### Written task
Please turn everything from the first of the rows down to the line containing "What position from the right is Unmet Demand?" into a numbered list, including both of those lines, leaving out blank lines and stopping there.

### Chart-based quiz items
○ ○ ○

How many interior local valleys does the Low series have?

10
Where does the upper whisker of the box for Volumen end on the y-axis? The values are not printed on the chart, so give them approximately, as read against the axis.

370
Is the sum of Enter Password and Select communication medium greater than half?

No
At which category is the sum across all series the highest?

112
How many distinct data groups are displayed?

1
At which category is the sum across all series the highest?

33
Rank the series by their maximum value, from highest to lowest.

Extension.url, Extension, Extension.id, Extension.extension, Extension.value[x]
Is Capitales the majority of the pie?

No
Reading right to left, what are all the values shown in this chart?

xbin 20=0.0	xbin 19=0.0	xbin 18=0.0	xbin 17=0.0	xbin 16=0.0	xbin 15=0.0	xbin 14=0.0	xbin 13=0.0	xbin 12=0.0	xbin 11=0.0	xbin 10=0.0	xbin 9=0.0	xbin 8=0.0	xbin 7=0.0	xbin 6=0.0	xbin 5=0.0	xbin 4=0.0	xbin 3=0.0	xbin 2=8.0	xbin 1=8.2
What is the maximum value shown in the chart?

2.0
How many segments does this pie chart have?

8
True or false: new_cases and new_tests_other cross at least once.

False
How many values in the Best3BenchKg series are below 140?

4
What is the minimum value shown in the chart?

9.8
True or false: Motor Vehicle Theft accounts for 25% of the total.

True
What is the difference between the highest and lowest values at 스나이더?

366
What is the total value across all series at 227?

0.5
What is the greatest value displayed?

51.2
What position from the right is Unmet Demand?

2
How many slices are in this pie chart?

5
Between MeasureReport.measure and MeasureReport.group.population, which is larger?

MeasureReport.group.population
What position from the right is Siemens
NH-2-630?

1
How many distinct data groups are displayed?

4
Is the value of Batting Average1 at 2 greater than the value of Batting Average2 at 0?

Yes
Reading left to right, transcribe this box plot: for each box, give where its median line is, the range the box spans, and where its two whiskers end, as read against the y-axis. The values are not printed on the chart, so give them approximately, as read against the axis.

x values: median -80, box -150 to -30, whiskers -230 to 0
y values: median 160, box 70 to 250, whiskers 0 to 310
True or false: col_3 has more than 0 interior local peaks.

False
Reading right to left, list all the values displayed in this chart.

○ ○ ○

### Solution to the exercise
1. How many interior local valleys does the Low series have?
2. 10
3. Where does the upper whisker of the box for Volumen end on the y-axis? The values are not printed on the chart, so give them approximately, as read against the axis.
4. 370
5. Is the sum of Enter Password and Select communication medium greater than half?
6. No
7. At which category is the sum across all series the highest?
8. 112
9. How many distinct data groups are displayed?
10. 1
11. At which category is the sum across all series the highest?
12. 33
13. Rank the series by their maximum value, from highest to lowest.
14. Extension.url, Extension, Extension.id, Extension.extension, Extension.value[x]
15. Is Capitales the majority of the pie?
16. No
17. Reading right to left, what are all the values shown in this chart?
18. xbin 20=0.0	xbin 19=0.0	xbin 18=0.0	xbin 17=0.0	xbin 16=0.0	xbin 15=0.0	xbin 14=0.0	xbin 13=0.0	xbin 12=0.0	xbin 11=0.0	xbin 10=0.0	xbin 9=0.0	xbin 8=0.0	xbin 7=0.0	xbin 6=0.0	xbin 5=0.0	xbin 4=0.0	xbin 3=0.0	xbin 2=8.0	xbin 1=8.2
19. What is the maximum value shown in the chart?
20. 2.0
21. How many segments does this pie chart have?
22. 8
23. True or false: new_cases and new_tests_other cross at least once.
24. False
25. How many values in the Best3BenchKg series are below 140?
26. 4
27. What is the minimum value shown in the chart?
28. 9.8
29. True or false: Motor Vehicle Theft accounts for 25% of the total.
30. True
31. What is the difference between the highest and lowest values at 스나이더?
32. 366
33. What is the total value across all series at 227?
34. 0.5
35. What is the greatest value displayed?
36. 51.2
37. What position from the right is Unmet Demand?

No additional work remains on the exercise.